I’ll have to read up on why Snake said no OHP. I combine mine with a deadlift to make one of those movements gibs hates


----------



## Elivo (Jun 9, 2018)

Snake said that because of my old shoulder problems, I wasn’t thinking of pyramiding up to a pr. I want to go heavy but not pr heavy.  I do get what you’re saying, and while I go fairly heavy it’s still with short rests, I’m not going with the mind set of gaining strength, but just hard work. I plan to combine some of it into supersets or even tri sets for the purpose of getting thinly pumping.


----------



## Viduus (Jun 9, 2018)

All of that makes complete sense. Good luck!


----------



## ECKSRATED (Jun 9, 2018)

Pyramidding is fine and works good. I would suggest to rotate what lifts u start with each session. For example don't start with flat bench every push day, start with a shoulder movement or even a tricep movement. I like a push pull legs split alot. It works very well for me when I do it.


----------



## Elivo (Jun 9, 2018)

Viduus said:


> All of that makes complete sense. Good luck!



Does it really man, lol not being sarcastic im honestly asking.  I appreciate everyones help with this stuff!!


----------



## Viduus (Jun 10, 2018)

Elivo said:


> Does it really man, lol not being sarcastic im honestly asking.  I appreciate everyones help with this stuff!!
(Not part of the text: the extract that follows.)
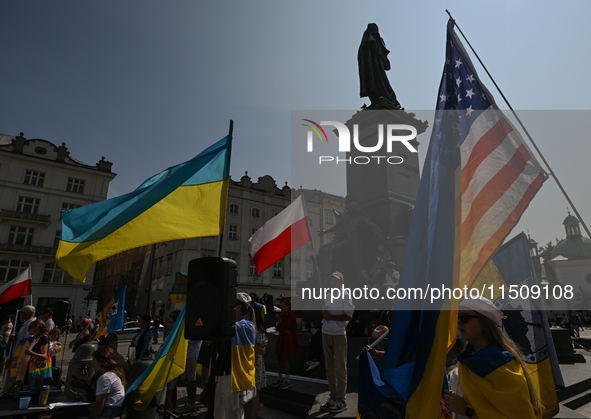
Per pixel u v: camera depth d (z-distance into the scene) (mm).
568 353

Definitely. Snake recommending to lay of OHP due to an injury makes sense. I couldn’t think of any other reason he’d recommend against a decent movement.
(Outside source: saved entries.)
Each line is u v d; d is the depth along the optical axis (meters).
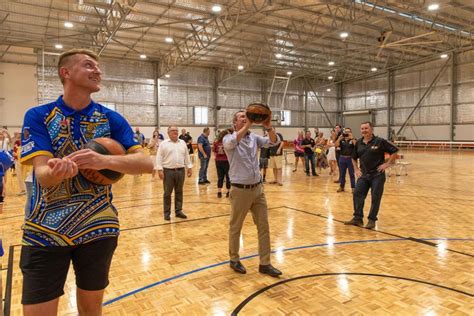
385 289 3.44
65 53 1.68
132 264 4.16
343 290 3.43
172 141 6.39
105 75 23.59
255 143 3.90
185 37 20.03
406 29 19.75
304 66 27.59
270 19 17.78
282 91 30.27
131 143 1.82
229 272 3.90
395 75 29.06
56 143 1.64
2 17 16.64
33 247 1.60
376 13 16.45
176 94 25.89
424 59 25.14
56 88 21.86
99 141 1.66
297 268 3.99
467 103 24.78
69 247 1.62
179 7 15.66
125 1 12.77
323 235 5.27
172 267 4.06
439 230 5.48
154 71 25.11
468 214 6.54
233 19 16.91
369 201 7.86
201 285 3.57
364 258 4.28
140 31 18.67
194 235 5.38
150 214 6.84
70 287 3.48
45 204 1.62
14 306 3.11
Supersets, trisets and giant sets. I use them all the time and they fit what I was saying about using other isolation exercises to “rest” a muscle without resting your heart rate. Applies to compound movements as well but you obviously overlap muscles a bit more so there isn’t much resting going on.
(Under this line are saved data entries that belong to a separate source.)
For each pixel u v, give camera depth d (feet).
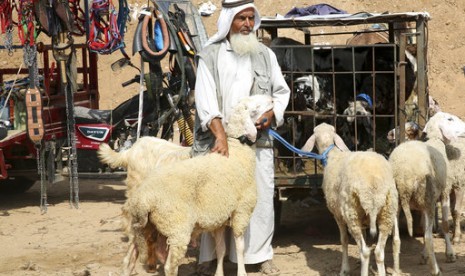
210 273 24.59
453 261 25.07
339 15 29.78
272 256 24.63
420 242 28.02
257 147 23.75
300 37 59.52
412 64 30.19
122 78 60.08
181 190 20.92
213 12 62.69
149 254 21.53
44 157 35.14
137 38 33.04
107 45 35.32
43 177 34.73
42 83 35.86
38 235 30.73
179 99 33.24
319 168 28.30
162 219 20.76
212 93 23.41
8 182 40.42
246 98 22.71
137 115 35.63
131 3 64.08
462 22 60.18
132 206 20.94
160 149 25.61
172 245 20.88
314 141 24.50
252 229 23.97
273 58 24.11
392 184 21.70
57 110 35.91
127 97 58.80
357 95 29.50
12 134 34.58
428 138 25.89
Two of my favorite supersets are:
Deadlift -> heavy machine pullovers (wrecks your entire body)
Pause Squats -> OHP (active rest for my squats and annoys more people by taking up more racks)
Lateral raises -> lat Pulldowns (somehow makes my Pulldowns so much stronger - might just be me)


I use decline sit-ups as fillers in tri-sets to keep my heart rate going.


----------



## PFM (Jun 10, 2018)

Don't lie, you're thinking of pp.


----------



## Viduus (Jun 10, 2018)

PFM said:


> Don't lie, you're thinking of pp.



Thats the secret behind true pyramid sets. Raising the weight is for noobs.

Maybe I’m getting that confused with tenting sets... oh well.


----------



## Elivo (Jun 10, 2018)

going shieko for the next 4 weeks..at a minimum. Talked with POB about it and what my goals were. It is about one of the more evil looking programs ive seen but im going to hit that shit come monday!!


----------